◆ Task statement ◆
Restating every entry exactly is the whole task.

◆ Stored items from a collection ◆
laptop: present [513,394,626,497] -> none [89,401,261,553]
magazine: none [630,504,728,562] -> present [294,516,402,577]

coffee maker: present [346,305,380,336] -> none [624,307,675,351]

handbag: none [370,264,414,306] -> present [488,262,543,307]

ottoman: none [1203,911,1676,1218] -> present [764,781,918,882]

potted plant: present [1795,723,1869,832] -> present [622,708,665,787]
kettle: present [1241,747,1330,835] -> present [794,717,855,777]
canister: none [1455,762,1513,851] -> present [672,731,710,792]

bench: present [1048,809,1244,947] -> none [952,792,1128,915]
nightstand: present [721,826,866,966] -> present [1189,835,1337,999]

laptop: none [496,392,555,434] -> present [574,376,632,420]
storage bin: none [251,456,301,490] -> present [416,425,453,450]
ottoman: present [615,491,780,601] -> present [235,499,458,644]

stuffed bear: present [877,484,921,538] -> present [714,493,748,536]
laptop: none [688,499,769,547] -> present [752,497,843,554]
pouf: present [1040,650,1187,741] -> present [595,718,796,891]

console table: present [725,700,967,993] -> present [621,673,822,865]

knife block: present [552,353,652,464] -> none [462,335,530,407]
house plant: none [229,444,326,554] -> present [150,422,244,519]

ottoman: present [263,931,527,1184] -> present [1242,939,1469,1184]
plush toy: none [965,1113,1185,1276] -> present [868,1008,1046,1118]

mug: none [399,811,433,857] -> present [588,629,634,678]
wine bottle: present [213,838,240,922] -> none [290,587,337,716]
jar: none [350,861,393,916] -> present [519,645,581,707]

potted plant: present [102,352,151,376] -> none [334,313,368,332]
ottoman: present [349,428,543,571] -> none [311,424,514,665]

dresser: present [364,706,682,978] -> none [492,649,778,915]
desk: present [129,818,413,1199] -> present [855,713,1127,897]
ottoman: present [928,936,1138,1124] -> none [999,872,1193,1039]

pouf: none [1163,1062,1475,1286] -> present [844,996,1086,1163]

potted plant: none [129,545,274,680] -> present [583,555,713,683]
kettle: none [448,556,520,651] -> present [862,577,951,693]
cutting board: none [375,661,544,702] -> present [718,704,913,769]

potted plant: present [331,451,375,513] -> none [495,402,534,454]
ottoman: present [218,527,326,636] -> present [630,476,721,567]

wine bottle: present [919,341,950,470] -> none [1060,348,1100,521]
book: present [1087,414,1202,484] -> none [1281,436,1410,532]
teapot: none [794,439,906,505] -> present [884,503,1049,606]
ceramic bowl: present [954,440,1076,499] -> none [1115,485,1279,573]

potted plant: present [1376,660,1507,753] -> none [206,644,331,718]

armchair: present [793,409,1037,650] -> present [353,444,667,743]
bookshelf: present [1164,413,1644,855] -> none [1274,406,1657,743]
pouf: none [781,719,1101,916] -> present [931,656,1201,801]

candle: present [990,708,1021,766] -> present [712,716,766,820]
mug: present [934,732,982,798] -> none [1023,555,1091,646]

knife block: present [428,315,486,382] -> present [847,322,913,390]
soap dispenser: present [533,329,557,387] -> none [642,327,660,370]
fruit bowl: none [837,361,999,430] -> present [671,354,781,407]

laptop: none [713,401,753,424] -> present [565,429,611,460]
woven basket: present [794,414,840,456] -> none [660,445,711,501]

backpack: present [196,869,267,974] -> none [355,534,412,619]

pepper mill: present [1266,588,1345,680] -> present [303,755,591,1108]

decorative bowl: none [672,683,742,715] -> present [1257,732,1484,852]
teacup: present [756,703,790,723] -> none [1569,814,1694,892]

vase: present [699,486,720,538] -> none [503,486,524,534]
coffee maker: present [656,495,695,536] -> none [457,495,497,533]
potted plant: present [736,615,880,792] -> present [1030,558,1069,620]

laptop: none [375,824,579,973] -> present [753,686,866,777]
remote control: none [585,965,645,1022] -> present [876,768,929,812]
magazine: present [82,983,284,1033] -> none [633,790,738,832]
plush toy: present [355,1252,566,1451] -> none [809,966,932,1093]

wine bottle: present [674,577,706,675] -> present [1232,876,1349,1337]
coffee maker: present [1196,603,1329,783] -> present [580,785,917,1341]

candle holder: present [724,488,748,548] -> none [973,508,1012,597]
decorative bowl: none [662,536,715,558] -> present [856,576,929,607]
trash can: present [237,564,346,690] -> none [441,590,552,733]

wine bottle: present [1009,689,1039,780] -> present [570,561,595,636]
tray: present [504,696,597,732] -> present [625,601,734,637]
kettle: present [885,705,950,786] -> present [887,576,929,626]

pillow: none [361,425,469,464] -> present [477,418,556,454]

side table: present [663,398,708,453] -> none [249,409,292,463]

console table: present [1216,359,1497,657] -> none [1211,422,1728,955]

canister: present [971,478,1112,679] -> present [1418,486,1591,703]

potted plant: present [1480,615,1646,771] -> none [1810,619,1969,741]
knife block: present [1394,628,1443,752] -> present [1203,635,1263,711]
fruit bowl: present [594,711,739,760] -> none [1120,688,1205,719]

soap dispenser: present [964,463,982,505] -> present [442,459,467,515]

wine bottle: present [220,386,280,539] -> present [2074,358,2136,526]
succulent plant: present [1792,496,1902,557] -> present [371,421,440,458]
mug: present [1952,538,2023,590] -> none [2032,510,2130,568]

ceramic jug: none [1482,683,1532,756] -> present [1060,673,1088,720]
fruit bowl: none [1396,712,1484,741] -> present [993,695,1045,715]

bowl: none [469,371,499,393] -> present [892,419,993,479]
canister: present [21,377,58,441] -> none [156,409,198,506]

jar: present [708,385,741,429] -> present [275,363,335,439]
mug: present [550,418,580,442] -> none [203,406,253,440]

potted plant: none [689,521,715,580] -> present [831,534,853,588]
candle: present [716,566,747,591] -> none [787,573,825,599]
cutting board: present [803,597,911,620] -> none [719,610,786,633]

◆ Answer box ◆
laptop: present [513,394,626,497] -> none [89,401,261,553]
magazine: none [630,504,728,562] -> present [294,516,402,577]

coffee maker: present [346,305,380,336] -> none [624,307,675,351]

handbag: none [370,264,414,306] -> present [488,262,543,307]

ottoman: none [1203,911,1676,1218] -> present [764,781,918,882]

potted plant: present [1795,723,1869,832] -> present [622,708,665,787]
kettle: present [1241,747,1330,835] -> present [794,717,855,777]
canister: none [1455,762,1513,851] -> present [672,731,710,792]

bench: present [1048,809,1244,947] -> none [952,792,1128,915]
nightstand: present [721,826,866,966] -> present [1189,835,1337,999]

laptop: none [496,392,555,434] -> present [574,376,632,420]
storage bin: none [251,456,301,490] -> present [416,425,453,450]
ottoman: present [615,491,780,601] -> present [235,499,458,644]

stuffed bear: present [877,484,921,538] -> present [714,493,748,536]
laptop: none [688,499,769,547] -> present [752,497,843,554]
pouf: present [1040,650,1187,741] -> present [595,718,796,891]

console table: present [725,700,967,993] -> present [621,673,822,865]

knife block: present [552,353,652,464] -> none [462,335,530,407]
house plant: none [229,444,326,554] -> present [150,422,244,519]

ottoman: present [263,931,527,1184] -> present [1242,939,1469,1184]
plush toy: none [965,1113,1185,1276] -> present [868,1008,1046,1118]

mug: none [399,811,433,857] -> present [588,629,634,678]
wine bottle: present [213,838,240,922] -> none [290,587,337,716]
jar: none [350,861,393,916] -> present [519,645,581,707]

potted plant: present [102,352,151,376] -> none [334,313,368,332]
ottoman: present [349,428,543,571] -> none [311,424,514,665]

dresser: present [364,706,682,978] -> none [492,649,778,915]
desk: present [129,818,413,1199] -> present [855,713,1127,897]
ottoman: present [928,936,1138,1124] -> none [999,872,1193,1039]

pouf: none [1163,1062,1475,1286] -> present [844,996,1086,1163]

potted plant: none [129,545,274,680] -> present [583,555,713,683]
kettle: none [448,556,520,651] -> present [862,577,951,693]
cutting board: none [375,661,544,702] -> present [718,704,913,769]

potted plant: present [331,451,375,513] -> none [495,402,534,454]
ottoman: present [218,527,326,636] -> present [630,476,721,567]

wine bottle: present [919,341,950,470] -> none [1060,348,1100,521]
book: present [1087,414,1202,484] -> none [1281,436,1410,532]
teapot: none [794,439,906,505] -> present [884,503,1049,606]
ceramic bowl: present [954,440,1076,499] -> none [1115,485,1279,573]

potted plant: present [1376,660,1507,753] -> none [206,644,331,718]

armchair: present [793,409,1037,650] -> present [353,444,667,743]
bookshelf: present [1164,413,1644,855] -> none [1274,406,1657,743]
pouf: none [781,719,1101,916] -> present [931,656,1201,801]

candle: present [990,708,1021,766] -> present [712,716,766,820]
mug: present [934,732,982,798] -> none [1023,555,1091,646]

knife block: present [428,315,486,382] -> present [847,322,913,390]
soap dispenser: present [533,329,557,387] -> none [642,327,660,370]
fruit bowl: none [837,361,999,430] -> present [671,354,781,407]

laptop: none [713,401,753,424] -> present [565,429,611,460]
woven basket: present [794,414,840,456] -> none [660,445,711,501]

backpack: present [196,869,267,974] -> none [355,534,412,619]

pepper mill: present [1266,588,1345,680] -> present [303,755,591,1108]

decorative bowl: none [672,683,742,715] -> present [1257,732,1484,852]
teacup: present [756,703,790,723] -> none [1569,814,1694,892]

vase: present [699,486,720,538] -> none [503,486,524,534]
coffee maker: present [656,495,695,536] -> none [457,495,497,533]
potted plant: present [736,615,880,792] -> present [1030,558,1069,620]

laptop: none [375,824,579,973] -> present [753,686,866,777]
remote control: none [585,965,645,1022] -> present [876,768,929,812]
magazine: present [82,983,284,1033] -> none [633,790,738,832]
plush toy: present [355,1252,566,1451] -> none [809,966,932,1093]

wine bottle: present [674,577,706,675] -> present [1232,876,1349,1337]
coffee maker: present [1196,603,1329,783] -> present [580,785,917,1341]

candle holder: present [724,488,748,548] -> none [973,508,1012,597]
decorative bowl: none [662,536,715,558] -> present [856,576,929,607]
trash can: present [237,564,346,690] -> none [441,590,552,733]

wine bottle: present [1009,689,1039,780] -> present [570,561,595,636]
tray: present [504,696,597,732] -> present [625,601,734,637]
kettle: present [885,705,950,786] -> present [887,576,929,626]

pillow: none [361,425,469,464] -> present [477,418,556,454]

side table: present [663,398,708,453] -> none [249,409,292,463]

console table: present [1216,359,1497,657] -> none [1211,422,1728,955]

canister: present [971,478,1112,679] -> present [1418,486,1591,703]

potted plant: present [1480,615,1646,771] -> none [1810,619,1969,741]
knife block: present [1394,628,1443,752] -> present [1203,635,1263,711]
fruit bowl: present [594,711,739,760] -> none [1120,688,1205,719]

soap dispenser: present [964,463,982,505] -> present [442,459,467,515]

wine bottle: present [220,386,280,539] -> present [2074,358,2136,526]
succulent plant: present [1792,496,1902,557] -> present [371,421,440,458]
mug: present [1952,538,2023,590] -> none [2032,510,2130,568]

ceramic jug: none [1482,683,1532,756] -> present [1060,673,1088,720]
fruit bowl: none [1396,712,1484,741] -> present [993,695,1045,715]

bowl: none [469,371,499,393] -> present [892,419,993,479]
canister: present [21,377,58,441] -> none [156,409,198,506]

jar: present [708,385,741,429] -> present [275,363,335,439]
mug: present [550,418,580,442] -> none [203,406,253,440]

potted plant: none [689,521,715,580] -> present [831,534,853,588]
candle: present [716,566,747,591] -> none [787,573,825,599]
cutting board: present [803,597,911,620] -> none [719,610,786,633]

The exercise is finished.